Croce, Benedetto
La filosofia come riflessione sulla storiografia
Il pensiero crociano si inserisce nella più generale reazione al positivismo manifestatasi in Europa a cavallo fra Ottocento e Novecento. Per Croce la realtà è manifestazione dello Spirito e lo Spirito si realizza nella storia. Ogni sapere ha perciò natura storica e la filosofia è metodologia della storiografia. Il neo-idealismo di Croce influenzò profondamente la cultura italiana della prima metà del Novecento
Negli anni della sua formazione intellettuale Benedetto Croce (nato a Pescasseroli nel 1866) provò una profonda insoddisfazione per la cultura positivistica allora dominante, secondo la quale la realtà esiste indipendentemente dal pensiero e dalla conoscenza umani e gli eventi del mondo, compresi quelli spirituali, accadono necessariamente (determinismo). In sostanza, per la concezione positivistica la scienza costituiva il solo e autentico sapere.
Per Croce, invece, che si ispira a Giambattista Vico e a Francesco De Sanctis, la realtà è nel suo intimo di natura spirituale, e la spiritualità è attività libera e creatrice. Perciò la storia è svolgimento e divenire dello Spirito, che si manifesta secondo quattro forme o momenti distinti: l'arte (che è conoscenza dell'individuale e del bello), la filosofia (che è conoscenza dell'universale e del vero), l'economia (che è volizione dell'utile) e la morale (che è volizione dell'universale del bene). I primi due momenti costituiscono la forma teorica dello Spirito, gli ultimi due la forma pratica: il loro movimento circolare costituisce la vita dello Spirito nel suo divenire storico, che si arricchisce di esperienze e di risultati sempre più alti. La vita dello Spirito consiste dunque in una dialettica di distinti (i quattro momenti detti sopra), mentre all'interno di ciascun momento ha luogo un'opposizione dialettica (fra bello e brutto nell'arte; fra vero e falso nella filosofia; fra utile e inutile nell'economia; fra bene e male nella morale).
Croce ha rivendicato a suo merito di avere compreso per primo la profonda differenza fra dialettica dei distinti e dialettica degli opposti, che Hegel aveva invece confuso.
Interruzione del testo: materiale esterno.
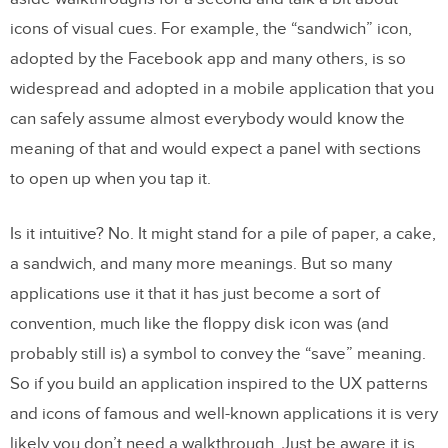
icons of visual cues. For example, the “sandwich” icon,
adopted by the Facebook app and many others, is so
widespread and adopted in a mobile application that you
can safely assume almost everybody would know the
meaning of that and would expect a panel with sections
to open up when you tap it.
Is it intuitive? No. It might stand for a pile of paper, a cake,
a sandwich, and many more meanings. But so many
applications use it that it has just become a sort of
convention, much like the floppy disk icon was (and
probably still is) a symbol to convey the “save” meaning.
So if you build an application inspired to the UX patterns
and icons of famous and well-known applications it is very
likely you don’t need a walkthrough. Just be aware it is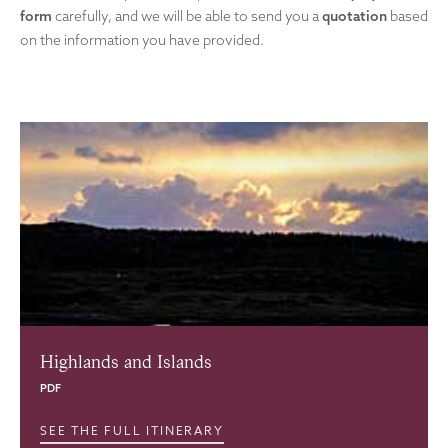
form
carefully, and we will be able to send you a
quotation
based
on the information you have provided.
Highlands and Islands
PDF
SEE THE FULL ITINERARY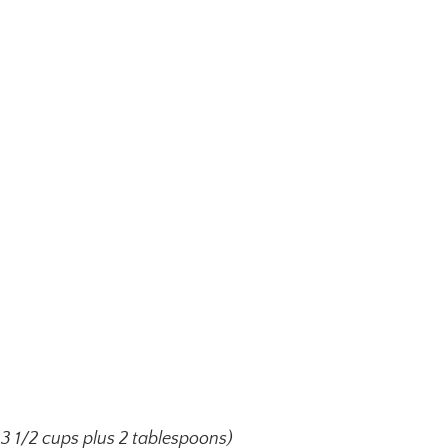
 3 1/2 cups plus 2 tablespoons)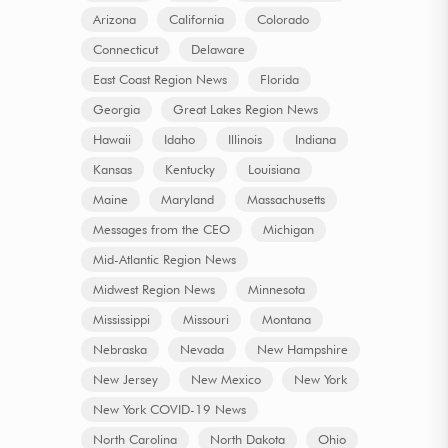
Arizona
California
Colorado
Connecticut
Delaware
East Coast Region News
Florida
Georgia
Great Lakes Region News
Hawaii
Idaho
Illinois
Indiana
Kansas
Kentucky
Louisiana
Maine
Maryland
Massachusetts
Messages from the CEO
Michigan
Mid-Atlantic Region News
Midwest Region News
Minnesota
Mississippi
Missouri
Montana
Nebraska
Nevada
New Hampshire
New Jersey
New Mexico
New York
New York COVID-19 News
North Carolina
North Dakota
Ohio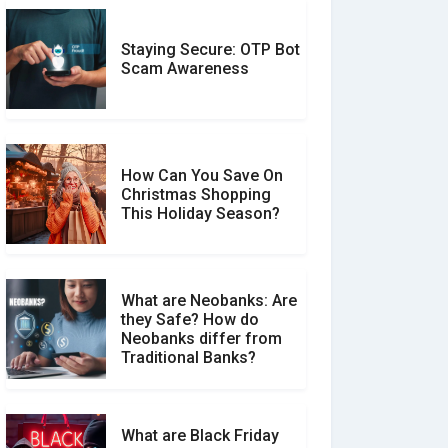
Staying Secure: OTP Bot
Don�t Fall for Smishing:
Scam Awareness
How to Spot & Stop Text
Message Scams
How Can You Save On
Christmas Shopping
Social Media Scams And
This Holiday Season?
How To Avoid Them
What are Neobanks: Are
they Safe? How do
How Your Review Can
Neobanks differ from
Make a Real Difference?
Traditional Banks?
What are Black Friday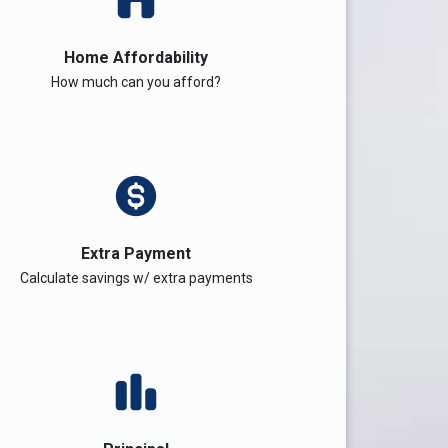
Home Affordability
How much can you afford?
Extra Payment
Calculate savings w/ extra payments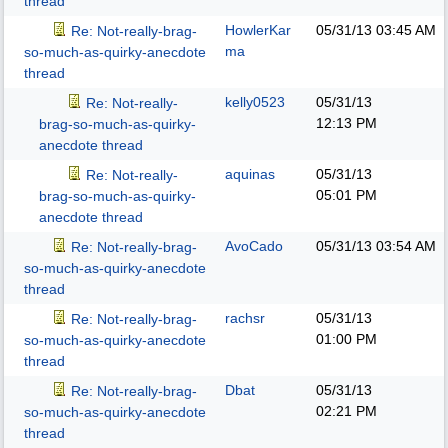
thread
HowlerKar
05/31/13
03:45 AM
Re: Not-really-brag-
ma
so-much-as-quirky-anecdote
thread
kelly0523
05/31/13
Re: Not-really-
12:13 PM
brag-so-much-as-quirky-
anecdote thread
aquinas
05/31/13
Re: Not-really-
05:01 PM
brag-so-much-as-quirky-
anecdote thread
AvoCado
05/31/13
03:54 AM
Re: Not-really-brag-
so-much-as-quirky-anecdote
thread
rachsr
05/31/13
Re: Not-really-brag-
01:00 PM
so-much-as-quirky-anecdote
thread
Dbat
05/31/13
Re: Not-really-brag-
02:21 PM
so-much-as-quirky-anecdote
thread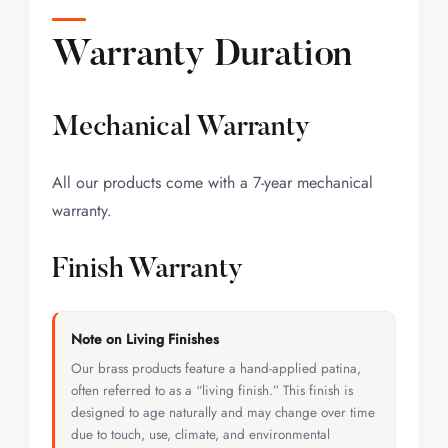
Warranty Duration
Mechanical Warranty
All our products come with a 7-year mechanical
warranty.
Finish Warranty
Note on Living Finishes
Our brass products feature a hand-applied patina,
often referred to as a “living finish.” This finish is
designed to age naturally and may change over time
due to touch, use, climate, and environmental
Essendo lo Spirito tutta la realtà, ed essendo esso perenne divenire secondo la circolarità delle sue forme, per Croce la realtà è storia, e il sapere può essere solo sapere storico. La filosofia deve risolversi perciò in metodologia della storiografia, cioè nello studio dei metodi coi quali si realizza la conoscenza storica. Ma tale conoscenza è sempre conoscenza di accadimenti concreti, che devono essere indagati nelle loro caratteristiche particolari, sicché Croce respinge qualunque 'filosofia della storia' che concepisca lo svolgimento storico come realizzazione di un disegno predeterminato, costruito nella mente del filosofo.
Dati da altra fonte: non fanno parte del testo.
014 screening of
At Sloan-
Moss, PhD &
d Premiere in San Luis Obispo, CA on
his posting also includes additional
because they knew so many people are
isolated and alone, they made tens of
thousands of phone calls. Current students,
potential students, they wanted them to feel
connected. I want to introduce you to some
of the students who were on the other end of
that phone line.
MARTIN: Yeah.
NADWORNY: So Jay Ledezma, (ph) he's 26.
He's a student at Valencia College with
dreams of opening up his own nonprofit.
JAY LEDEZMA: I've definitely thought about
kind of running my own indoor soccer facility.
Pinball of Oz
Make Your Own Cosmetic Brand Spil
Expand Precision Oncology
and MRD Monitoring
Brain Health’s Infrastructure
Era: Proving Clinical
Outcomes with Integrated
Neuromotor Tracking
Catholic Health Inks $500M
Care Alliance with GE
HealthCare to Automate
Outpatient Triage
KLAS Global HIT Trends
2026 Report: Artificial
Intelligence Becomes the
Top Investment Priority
In virtù del suo storicismo, Croce respinge altresì con grande vigore la concezione della filosofia come metafisica, cioè come indagine su pretesi problemi ultimi e assoluti, posti fuori del tempo e della storia.
Croce ha spinto la propria critica al positivismo sino a negare ai concetti delle scienze naturali valore teoretico: essi sono pseudoconcetti, non perché siano erronei, ma perché hanno un valore soltanto strumentale, economico, pratico: essi sono classificazioni generali utilissime, ma non arrecano alcun contributo alla conoscenza, che è sempre conoscenza storica.
Croce (che è morto nel 1952 a Napoli, dove ha trascorso tutta la sua vita) ha lasciato un'opera letteraria vastissima, che comprende in primo luogo i seguenti volumi: Estetica come scienza dell'espressione e linguistica generale (1908), Logica come scienza del concetto puro (1909), Filosofia della pratica (1909), Teoria e storia della storiografia (1917), La filosofia di Giambattista Vico (1911), Saggio sullo Hegel (1913), La poesia (1936), La storia come pensiero e come azione (1938), Storia d'Italia dal 1871 al 1915 (1928), Storia d'Europa nel secolo XIX (1932). Con tali opere, e con la rivista da lui fondata e diretta, La critica (che si avvalse anche della collaborazione di Giovanni Gentile, interrottasi nel 1925, quando Croce passò all'opposizione contro la dittatura fascista), il filosofo assicurò al neoidealismo un'ampia egemonia nella cultura italiana della prima metà del Novecento: un'egemonia che si manifestò non solo in campo filosofico, ma anche in campo letterario e storiografico.